Task data:
* * * *

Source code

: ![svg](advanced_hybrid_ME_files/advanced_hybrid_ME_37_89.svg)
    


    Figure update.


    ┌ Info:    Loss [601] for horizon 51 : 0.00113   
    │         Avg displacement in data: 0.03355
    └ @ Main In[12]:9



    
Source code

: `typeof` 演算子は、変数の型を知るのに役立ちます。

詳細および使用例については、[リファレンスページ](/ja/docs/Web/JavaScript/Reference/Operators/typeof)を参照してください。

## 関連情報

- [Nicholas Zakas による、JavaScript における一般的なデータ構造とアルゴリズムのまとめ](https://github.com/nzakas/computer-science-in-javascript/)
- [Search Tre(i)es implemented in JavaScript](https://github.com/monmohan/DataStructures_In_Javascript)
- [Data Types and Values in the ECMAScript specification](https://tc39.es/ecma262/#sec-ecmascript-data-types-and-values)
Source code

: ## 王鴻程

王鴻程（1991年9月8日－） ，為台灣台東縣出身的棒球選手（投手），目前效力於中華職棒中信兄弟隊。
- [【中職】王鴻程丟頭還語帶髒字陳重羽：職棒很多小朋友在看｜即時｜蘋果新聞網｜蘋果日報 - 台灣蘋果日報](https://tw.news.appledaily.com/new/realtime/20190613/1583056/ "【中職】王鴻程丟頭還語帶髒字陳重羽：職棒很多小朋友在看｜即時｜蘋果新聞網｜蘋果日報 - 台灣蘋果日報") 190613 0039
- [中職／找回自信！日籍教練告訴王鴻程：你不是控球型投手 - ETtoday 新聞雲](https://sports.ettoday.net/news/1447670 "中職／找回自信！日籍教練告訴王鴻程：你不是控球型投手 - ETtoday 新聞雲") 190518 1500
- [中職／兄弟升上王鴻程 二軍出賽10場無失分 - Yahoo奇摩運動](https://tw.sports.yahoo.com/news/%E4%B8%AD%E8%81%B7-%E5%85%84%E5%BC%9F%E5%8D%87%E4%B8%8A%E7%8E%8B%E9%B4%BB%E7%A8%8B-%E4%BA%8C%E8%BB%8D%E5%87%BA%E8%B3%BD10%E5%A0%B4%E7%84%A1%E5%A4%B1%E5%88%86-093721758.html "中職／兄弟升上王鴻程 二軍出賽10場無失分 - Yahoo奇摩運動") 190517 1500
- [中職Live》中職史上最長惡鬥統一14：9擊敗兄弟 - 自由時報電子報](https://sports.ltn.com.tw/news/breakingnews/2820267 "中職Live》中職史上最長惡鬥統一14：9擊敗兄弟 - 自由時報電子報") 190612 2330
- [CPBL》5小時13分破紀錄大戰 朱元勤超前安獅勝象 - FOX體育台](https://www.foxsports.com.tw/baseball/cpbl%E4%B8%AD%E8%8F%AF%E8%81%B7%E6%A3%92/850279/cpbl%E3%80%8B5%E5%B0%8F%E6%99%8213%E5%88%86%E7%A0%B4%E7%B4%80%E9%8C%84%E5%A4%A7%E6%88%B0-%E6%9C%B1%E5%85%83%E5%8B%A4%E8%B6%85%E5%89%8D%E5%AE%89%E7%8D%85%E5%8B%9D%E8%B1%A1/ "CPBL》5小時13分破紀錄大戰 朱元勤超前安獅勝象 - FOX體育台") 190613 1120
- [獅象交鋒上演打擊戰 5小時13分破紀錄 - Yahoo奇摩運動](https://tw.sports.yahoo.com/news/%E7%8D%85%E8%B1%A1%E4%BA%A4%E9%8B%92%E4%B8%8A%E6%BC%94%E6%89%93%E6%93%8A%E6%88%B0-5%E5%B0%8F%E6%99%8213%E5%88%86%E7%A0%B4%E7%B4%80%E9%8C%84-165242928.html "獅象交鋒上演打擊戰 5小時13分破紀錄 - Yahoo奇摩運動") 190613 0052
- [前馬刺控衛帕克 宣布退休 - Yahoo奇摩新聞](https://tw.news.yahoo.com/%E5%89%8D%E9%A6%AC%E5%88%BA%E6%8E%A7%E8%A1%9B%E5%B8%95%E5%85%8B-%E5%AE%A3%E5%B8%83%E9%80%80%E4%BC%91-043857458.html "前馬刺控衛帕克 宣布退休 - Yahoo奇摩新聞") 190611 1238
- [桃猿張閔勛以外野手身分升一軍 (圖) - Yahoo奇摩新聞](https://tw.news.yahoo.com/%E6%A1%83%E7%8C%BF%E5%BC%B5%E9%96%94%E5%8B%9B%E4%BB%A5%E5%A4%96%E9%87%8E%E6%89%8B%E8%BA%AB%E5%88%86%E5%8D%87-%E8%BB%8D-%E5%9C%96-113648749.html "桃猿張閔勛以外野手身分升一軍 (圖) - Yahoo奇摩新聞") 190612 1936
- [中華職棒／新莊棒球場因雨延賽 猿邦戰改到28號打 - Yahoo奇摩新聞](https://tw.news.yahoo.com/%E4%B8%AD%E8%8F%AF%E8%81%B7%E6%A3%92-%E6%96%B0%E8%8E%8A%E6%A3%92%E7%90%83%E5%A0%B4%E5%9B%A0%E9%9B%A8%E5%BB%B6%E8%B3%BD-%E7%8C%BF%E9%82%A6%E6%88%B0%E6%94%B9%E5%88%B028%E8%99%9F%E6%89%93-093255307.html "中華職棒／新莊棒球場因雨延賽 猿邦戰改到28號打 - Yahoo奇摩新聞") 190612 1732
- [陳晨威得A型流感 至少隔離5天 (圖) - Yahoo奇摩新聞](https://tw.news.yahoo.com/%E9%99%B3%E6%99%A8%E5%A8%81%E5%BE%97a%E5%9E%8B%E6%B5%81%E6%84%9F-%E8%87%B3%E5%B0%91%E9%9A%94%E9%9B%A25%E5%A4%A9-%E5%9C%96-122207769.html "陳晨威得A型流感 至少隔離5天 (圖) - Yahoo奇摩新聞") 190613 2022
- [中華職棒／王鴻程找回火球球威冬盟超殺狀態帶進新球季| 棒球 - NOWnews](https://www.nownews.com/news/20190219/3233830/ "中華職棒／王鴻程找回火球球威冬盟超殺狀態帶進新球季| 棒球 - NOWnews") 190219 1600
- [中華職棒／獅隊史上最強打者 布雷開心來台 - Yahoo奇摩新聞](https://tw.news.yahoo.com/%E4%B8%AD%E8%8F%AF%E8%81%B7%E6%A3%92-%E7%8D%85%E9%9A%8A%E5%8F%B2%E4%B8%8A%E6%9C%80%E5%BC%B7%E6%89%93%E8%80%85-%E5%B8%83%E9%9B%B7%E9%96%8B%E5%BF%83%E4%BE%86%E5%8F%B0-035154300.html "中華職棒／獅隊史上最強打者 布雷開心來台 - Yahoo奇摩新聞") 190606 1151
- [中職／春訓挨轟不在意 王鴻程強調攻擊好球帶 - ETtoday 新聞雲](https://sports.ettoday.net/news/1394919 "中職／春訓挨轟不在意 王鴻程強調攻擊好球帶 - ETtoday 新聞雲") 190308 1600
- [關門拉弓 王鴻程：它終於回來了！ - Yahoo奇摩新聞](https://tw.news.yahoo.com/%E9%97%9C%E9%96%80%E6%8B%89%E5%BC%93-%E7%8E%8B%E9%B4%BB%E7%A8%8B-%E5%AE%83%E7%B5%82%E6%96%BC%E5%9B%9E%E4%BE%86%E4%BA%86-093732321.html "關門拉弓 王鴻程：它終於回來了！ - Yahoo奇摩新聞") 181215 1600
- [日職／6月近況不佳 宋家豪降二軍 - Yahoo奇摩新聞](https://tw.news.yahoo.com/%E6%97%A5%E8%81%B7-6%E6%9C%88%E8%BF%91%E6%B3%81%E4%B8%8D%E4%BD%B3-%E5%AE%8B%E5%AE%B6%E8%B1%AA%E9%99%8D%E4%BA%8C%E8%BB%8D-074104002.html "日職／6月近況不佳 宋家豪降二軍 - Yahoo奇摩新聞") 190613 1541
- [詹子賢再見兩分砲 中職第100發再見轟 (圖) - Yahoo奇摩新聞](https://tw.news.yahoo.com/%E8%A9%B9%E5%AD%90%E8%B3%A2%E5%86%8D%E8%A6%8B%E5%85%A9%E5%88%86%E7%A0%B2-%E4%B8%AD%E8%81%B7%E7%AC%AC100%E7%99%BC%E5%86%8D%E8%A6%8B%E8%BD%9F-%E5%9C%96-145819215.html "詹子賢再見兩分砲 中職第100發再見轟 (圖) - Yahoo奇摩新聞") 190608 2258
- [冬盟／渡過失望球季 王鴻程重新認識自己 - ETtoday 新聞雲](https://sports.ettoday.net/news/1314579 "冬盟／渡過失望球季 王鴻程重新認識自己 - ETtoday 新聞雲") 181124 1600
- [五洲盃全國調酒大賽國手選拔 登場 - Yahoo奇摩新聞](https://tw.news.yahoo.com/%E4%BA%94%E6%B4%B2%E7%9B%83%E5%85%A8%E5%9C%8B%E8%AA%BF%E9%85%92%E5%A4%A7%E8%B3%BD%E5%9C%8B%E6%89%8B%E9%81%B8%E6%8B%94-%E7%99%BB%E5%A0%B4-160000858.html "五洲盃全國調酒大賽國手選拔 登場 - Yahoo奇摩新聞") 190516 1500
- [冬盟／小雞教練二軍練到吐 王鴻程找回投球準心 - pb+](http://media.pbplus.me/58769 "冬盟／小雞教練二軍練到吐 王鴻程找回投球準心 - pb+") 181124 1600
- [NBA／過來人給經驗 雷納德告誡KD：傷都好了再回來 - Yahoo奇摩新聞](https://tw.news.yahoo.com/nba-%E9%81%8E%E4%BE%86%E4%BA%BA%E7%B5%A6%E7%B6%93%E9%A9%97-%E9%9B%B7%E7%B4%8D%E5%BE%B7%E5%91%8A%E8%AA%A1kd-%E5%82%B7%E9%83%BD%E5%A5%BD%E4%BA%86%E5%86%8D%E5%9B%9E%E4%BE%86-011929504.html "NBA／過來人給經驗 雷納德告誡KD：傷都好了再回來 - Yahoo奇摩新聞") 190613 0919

* * * *

Written task:
Tally the lines of the data above that contain the string "typeof", with uppercase and lowercase treated as distinct. Reply with the number alone.

Your response:
2